妻の状況(1/9)

 1時過ぎに妻を見舞う。妻は待ちかねたかのようにエレベータ前で車椅子に乗って待っていた。これも最近のパターン化された行動だ。1時から4時までの外出を申請していたので、さっそく準備してから車に乗せる。発症前はあまりドライブとか好きなタイプではなかったが、病院で退屈しまくっているためか車に乗って病院外に出るのが大好きになっている。
 今日は秋ケ瀬の公園に行った。ここは桜の名所だけど、特に遊具とかがあるわけでもない、ただの河川敷の公園だ。野球のグランドや広い広場はあるけど、ただそれだけの場所だ。小春日和っぽい比較的暖かな午後だったので、車椅子に乗せて散歩した。娘は例によって一輪車で車椅子の前を後ろをつかず離れずしていた。
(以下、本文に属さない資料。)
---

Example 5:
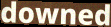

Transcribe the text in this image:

downedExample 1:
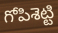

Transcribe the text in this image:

గోపిశెట్టి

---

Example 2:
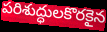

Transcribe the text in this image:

పరిశుద్ధులకొరకైన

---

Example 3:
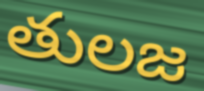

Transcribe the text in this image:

తులజ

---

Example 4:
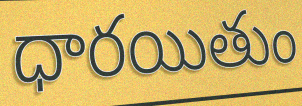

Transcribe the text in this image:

ధారయితుం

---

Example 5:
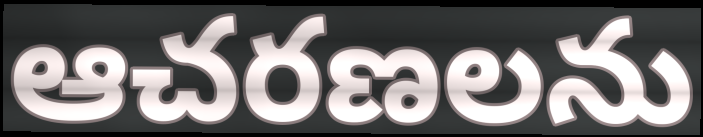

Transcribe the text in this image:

ఆచరణలను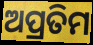
ଅପ୍ରତିମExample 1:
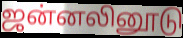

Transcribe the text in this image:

ஜன்னலினூடு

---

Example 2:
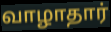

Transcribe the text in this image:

வாழாதார்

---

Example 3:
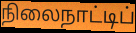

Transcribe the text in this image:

நிலைநாட்டிப்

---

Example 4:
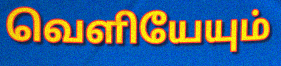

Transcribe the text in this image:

வெளியேயும்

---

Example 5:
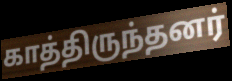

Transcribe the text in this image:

காத்திருந்தனர்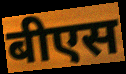
बीएसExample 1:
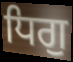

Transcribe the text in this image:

ਧਿਗੁ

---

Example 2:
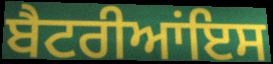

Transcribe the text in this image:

ਬੈਟਰੀਆਂਇਸ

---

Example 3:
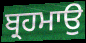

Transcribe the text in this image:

ਬ੍ਰਹਮਾਉ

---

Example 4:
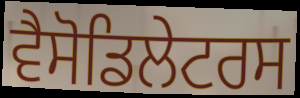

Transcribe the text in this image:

ਵੈਸੋਡਿਲੇਟਰਸ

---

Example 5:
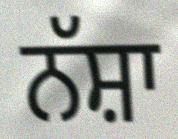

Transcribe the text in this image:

ਨੱਸ਼ਾ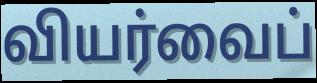
வியர்வைப்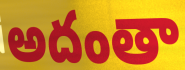
అదంతా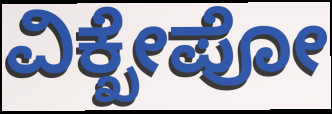
ವಿಕ್ಖೇಪೋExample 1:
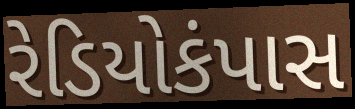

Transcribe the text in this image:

રેડિયોકંપાસ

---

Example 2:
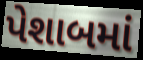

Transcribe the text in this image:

પેશાબમાં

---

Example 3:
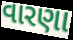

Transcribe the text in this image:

વારણા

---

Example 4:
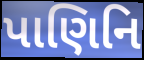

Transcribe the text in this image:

પાણિનિ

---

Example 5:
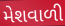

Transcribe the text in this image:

મેશવાળીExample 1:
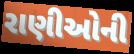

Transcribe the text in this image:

રાણીઓની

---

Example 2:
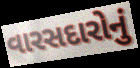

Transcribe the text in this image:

વારસદારોનું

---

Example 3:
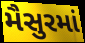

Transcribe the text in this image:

મૈસુરમાં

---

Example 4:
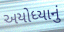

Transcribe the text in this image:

અયોધ્યાનું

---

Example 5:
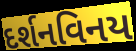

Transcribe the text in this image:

દર્શનવિનય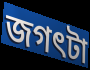
জগৎটা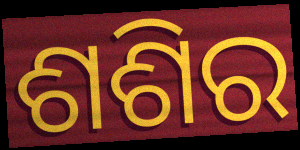
ଶଶିର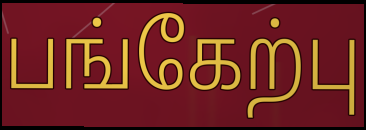
பங்கேற்புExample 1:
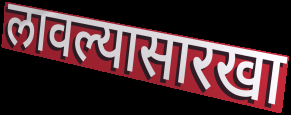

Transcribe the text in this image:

लावल्यासारखा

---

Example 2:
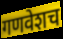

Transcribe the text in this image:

गणवेशच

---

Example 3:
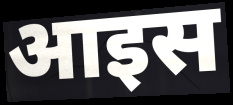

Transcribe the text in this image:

आइस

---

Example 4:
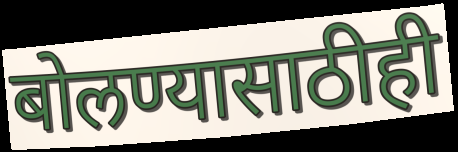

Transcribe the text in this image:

बोलण्यासाठीही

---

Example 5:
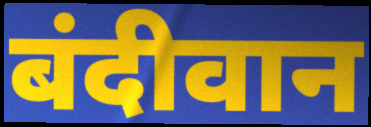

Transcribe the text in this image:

बंदीवान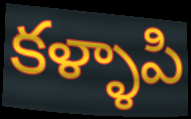
కళ్ళాపిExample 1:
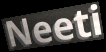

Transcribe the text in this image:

Neeti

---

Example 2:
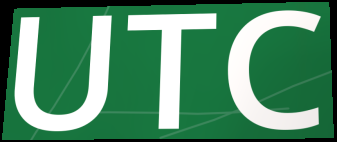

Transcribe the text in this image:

UTC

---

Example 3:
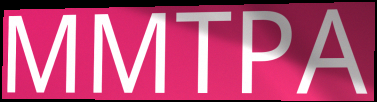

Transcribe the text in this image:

MMTPA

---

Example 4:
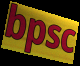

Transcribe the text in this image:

bpsc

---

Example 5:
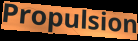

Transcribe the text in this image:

Propulsion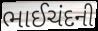
ભાઈચંદની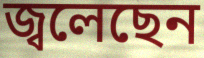
জ্বলেছেন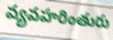
వ్యవహరింతురుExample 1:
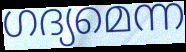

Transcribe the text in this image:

ഗദ്യമെന്ന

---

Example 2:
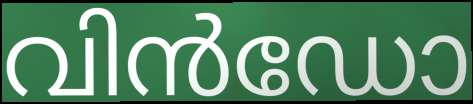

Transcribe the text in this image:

വിൻഡോ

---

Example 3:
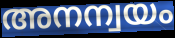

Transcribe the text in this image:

അനന്വയം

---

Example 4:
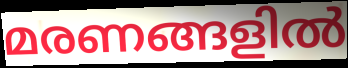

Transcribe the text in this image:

മരണങ്ങളിൽ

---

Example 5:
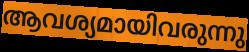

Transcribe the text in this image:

ആവശ്യമായിവരുന്നുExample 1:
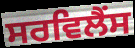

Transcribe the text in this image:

ਸਰਵਿਲੈਂਸ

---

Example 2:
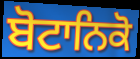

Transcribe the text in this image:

ਬੋਟਾਨਿਕੋ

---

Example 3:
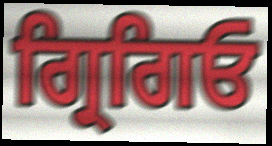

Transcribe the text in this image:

ਗ੍ਰਿਗਿਓ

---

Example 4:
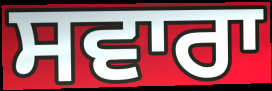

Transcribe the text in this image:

ਸਵਾਰਾ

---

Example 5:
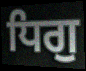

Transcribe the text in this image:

ਧਿਗੁ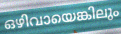
ഒഴിവായെങ്കിലും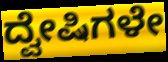
ದ್ವೇಷಿಗಳೇ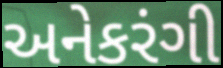
અનેકરંગી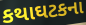
કથાઘટકનાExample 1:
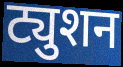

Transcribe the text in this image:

ट्युशन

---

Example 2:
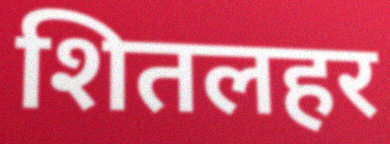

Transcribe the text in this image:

शितलहर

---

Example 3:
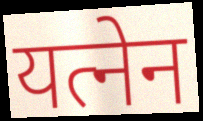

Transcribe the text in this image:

यत्नेन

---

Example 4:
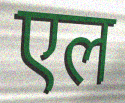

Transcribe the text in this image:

एल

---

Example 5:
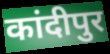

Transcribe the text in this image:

कांदीपुर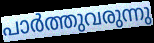
പാർത്തുവരുന്നുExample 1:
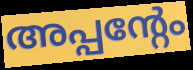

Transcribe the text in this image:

അപ്പന്റേം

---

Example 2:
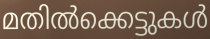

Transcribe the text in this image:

മതിൽക്കെട്ടുകൾ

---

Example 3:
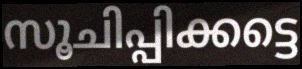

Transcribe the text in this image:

സൂചിപ്പിക്കട്ടെ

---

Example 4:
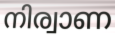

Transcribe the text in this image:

നിര്വാണ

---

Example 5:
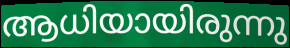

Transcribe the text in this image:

ആധിയായിരുന്നുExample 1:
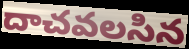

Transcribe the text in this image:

దాచవలసిన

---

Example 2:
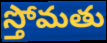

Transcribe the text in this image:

స్తోమతు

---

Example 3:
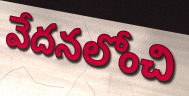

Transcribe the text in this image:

వేదనలోంచి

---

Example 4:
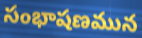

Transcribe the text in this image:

సంభాషణమున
妻の病いがなければ、本当に家族三人の和気藹々という風情でもあるのだが。
 妻はというと、注意障害の影響なのだろうか、どんどん幼女化しつつあるというのが最近の印象でもある。頻繁に電話してくるのもそうだし、とにかく自分の思いだけを率直に口にする。相手の事情など考慮する部分がさらさらない。明日は仕事遅くなるから行けないと何度も言っても、「それでも来てね、待っているから」の一転ばりだ。日記までいかないにしろ、頻繁にメモを取るようにと渡したノートには、時々思い出したように「寂しいよ〜」という記述が綴られるだけだ。後はやれお茶がぬるいだの、リハビリがきついだのといったクレーマーめいた言葉だけ。この注意障害、集中力の欠如、その他もろもろがリハビリが遅々として進まない要因でもあるのだとは思う。
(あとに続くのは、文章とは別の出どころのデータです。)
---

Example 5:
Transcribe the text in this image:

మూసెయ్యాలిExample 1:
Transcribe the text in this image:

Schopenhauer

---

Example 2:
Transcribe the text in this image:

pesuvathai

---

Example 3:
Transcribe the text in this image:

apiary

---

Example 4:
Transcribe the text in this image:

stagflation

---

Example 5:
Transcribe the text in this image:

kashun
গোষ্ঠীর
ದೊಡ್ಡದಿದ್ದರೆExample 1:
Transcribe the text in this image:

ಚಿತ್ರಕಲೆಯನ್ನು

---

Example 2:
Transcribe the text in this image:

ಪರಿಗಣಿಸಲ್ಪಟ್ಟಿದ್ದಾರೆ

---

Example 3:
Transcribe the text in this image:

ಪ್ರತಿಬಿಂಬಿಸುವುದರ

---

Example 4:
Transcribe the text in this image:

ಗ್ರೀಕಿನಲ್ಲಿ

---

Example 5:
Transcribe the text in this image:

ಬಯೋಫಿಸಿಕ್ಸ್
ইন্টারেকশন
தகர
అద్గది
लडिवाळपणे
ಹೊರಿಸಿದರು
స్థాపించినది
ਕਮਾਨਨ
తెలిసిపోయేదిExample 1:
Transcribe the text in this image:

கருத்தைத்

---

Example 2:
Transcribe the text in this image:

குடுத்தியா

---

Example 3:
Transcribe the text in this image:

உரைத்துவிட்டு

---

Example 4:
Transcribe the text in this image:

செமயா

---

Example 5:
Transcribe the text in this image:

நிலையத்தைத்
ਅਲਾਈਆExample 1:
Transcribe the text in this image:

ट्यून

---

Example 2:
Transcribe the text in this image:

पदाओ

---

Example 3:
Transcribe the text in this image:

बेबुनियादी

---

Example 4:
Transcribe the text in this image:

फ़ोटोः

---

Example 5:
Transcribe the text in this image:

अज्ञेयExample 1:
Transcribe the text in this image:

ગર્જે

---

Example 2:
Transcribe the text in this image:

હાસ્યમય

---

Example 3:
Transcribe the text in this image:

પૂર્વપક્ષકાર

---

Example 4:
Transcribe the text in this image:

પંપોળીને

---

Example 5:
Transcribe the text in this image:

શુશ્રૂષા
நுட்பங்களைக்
 医師や看護師、リハビリのセラピストたちも、妻のそういう注意障害の部分が分かっているだけに、妻がリハビリによって飛躍的に回復するという期待をあまり持っていないような印象がある。家族の私たちも、時間をかけてゆっくりと焦らず、みたいな物言いをされるが、そこにはなんとなくあまり多大な期待をしても駄目だよ、みたいな部分が透けて見えさえする。こっちの側の考えすぎなのかもしれないけれども。